Be it African-American history, baseball cards, jazz, maps of our National Parks, Presidential Inaugurations, vaudeville or women’s suffrage, there is a little something here for everyone to enjoy. American Memory began as a pilot program in 1990. Later in 1994, the National Digital Library Program was started and American Memory was designated as the program’s flagship. The resulting effort was to digitize some of the Library’s foremost historical treasures bringing together generations of our national heritage on the Web.
With over 135 individual collections, American Memory is also rich in the variety of formats presented. Pictures, books, audio and music files, letters, maps, motion picture clips, posters, sheet music and more are all here. You can even order audio and photographic reproductions for your very own personal collection from the Library of Congress.

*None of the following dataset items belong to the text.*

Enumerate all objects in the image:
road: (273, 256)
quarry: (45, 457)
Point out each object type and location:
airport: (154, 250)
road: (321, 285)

Of interest to many this year, especially on the occasion of the bicentennial of his birth, Abraham Lincoln is featured prominently on American Memory. “Mr. Lincoln’s Virtual Library” serves as a gateway to two important online collections at the Library of Congress, the “Alfred Whital Stern Collection of Lincolniana” and the “Abraham Lincoln Papers at the Library of Congress”. As with so many of the collections on American Memory, “Mr. Lincoln’s Virtual Library” features a “Related Resources” link. A click on this link leads you to over 20 additional websites both within and outside the Library of Congress full of more information and memorabilia about one of America’s most popular presidents.
For Badger fans, there are two collections with ties to our home state, “American Notes: Travels in America, 1750-1920" and “Pioneering the Upper Midwest: Books from Michigan, Minnesota, and Wisconsin, ca. 1820-1910". The first is of note as it includes first-person narratives from the 32 volume set Early Western Travels, 1748-1846 compiled by the distinguished historian and secretary of the Wisconsin Historical Society Reuben Gold Thwaites. The second collection depicts the lives of our ancestors from a time when Wisconsin was still a territory through the first decades of its entry as the 30th State of the Union.
The list of resources goes on, and as you can see there’s plenty of American treasure for everybody at American Memory. So go explore, enjoy, and most of all have fun!